Na avaliação de especialistas, um acordo do tipo levantaria questões de concorrência e provavelmente receberia oposição do grupo francês Casino, rival do Carrefour e dono de 35% do grupo Pão de Açúcar.
Uma possível fusão levaria Pão de Açúcar e Carrefour a responderem, juntos, por quase 28% do setor supermercadista brasileiro. O Wal-Mart, atualmente, ocupa a terceira posição no país, com 11,2% do mercado.
O Dimanche publicou sem citar fontes que o Carrefour, maior varejista da Europa, tinha dado mandato para o banco de investimento Lazard estudar uma transação que poderia envolver a família controladora do Pão de Açúcar assumindo uma participação no Carrefour.
"Abílio Diniz poderia assumir um assento no Carrefour, que está enfrentando dificuldades", publicou o jornal, acrescentando que qualquer transação precisaria da aprovação do Casino.
"Essa é a primeira vez que ouvimos tal plano no Brasil e, sem fontes citadas pelo jornal, preferimos ficar cautelosos sobre isso", disseram analistas do Espírito Santo em relatório.

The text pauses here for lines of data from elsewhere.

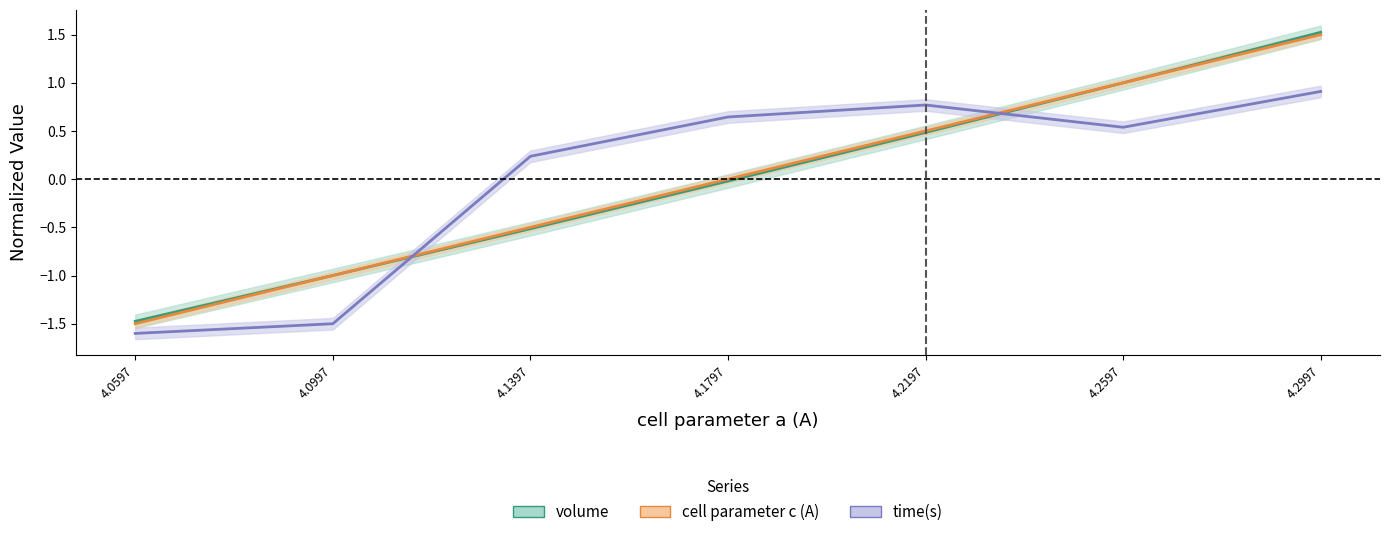

Which series changed the most between 4.0997 and 4.1397?

time(s)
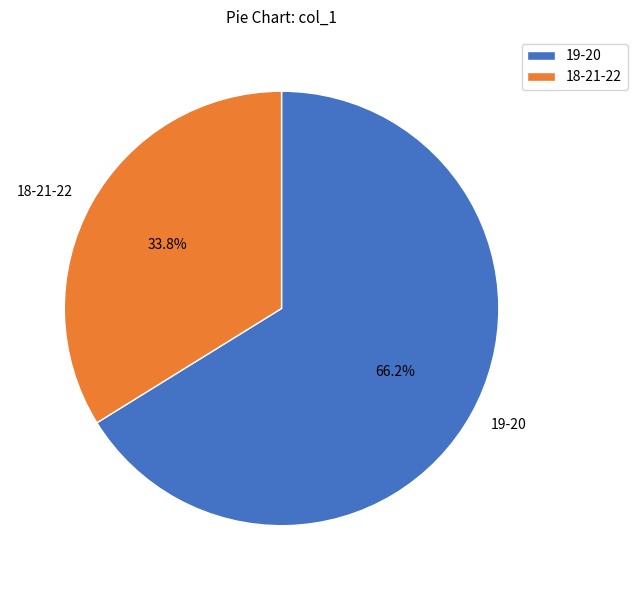

Which category has the smallest portion of the pie?

18-21-22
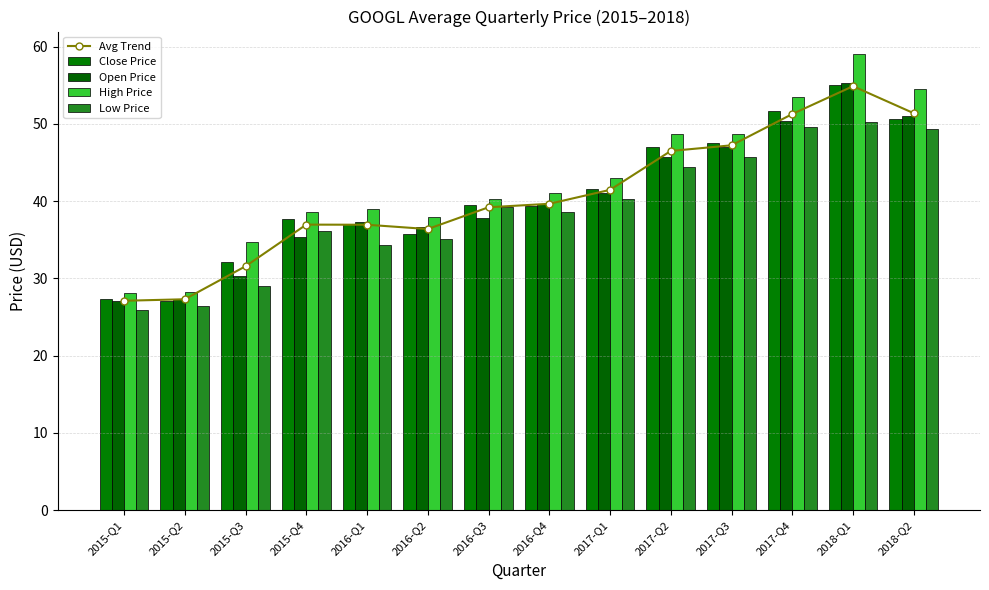

What is the difference between the maximum and minimum values in the High Price series?

30.9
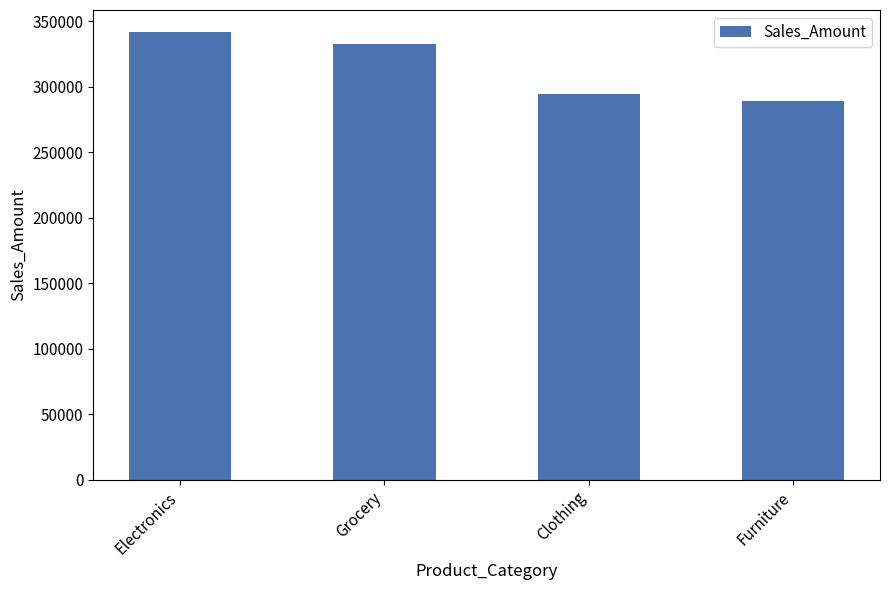

How many bars are there in total?

4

"Isso porque o Casino detém quase 35% de participação no grupo Pão de Açúcar e certamente teria algo a dizer sobre uma fusão. Além disso, a empresa combinada teria uma participação no varejo de alimentos de cerca de 30% no Brasil, o que poderia fazer autoridades regulatórias se manifestarem também", acrescentaram.
Representantes do Pão de Açúcar, do Carrefour e do Casino não comentaram o assunto nesta segunda-feira. As ações do Pão de Açúcar operavam em leve alta de 0,12% às 14h20 na Bovespa, enquanto as do Casino caíam 1,5% e as do Carrefour cediam 0,71% na Bolsa de Paris.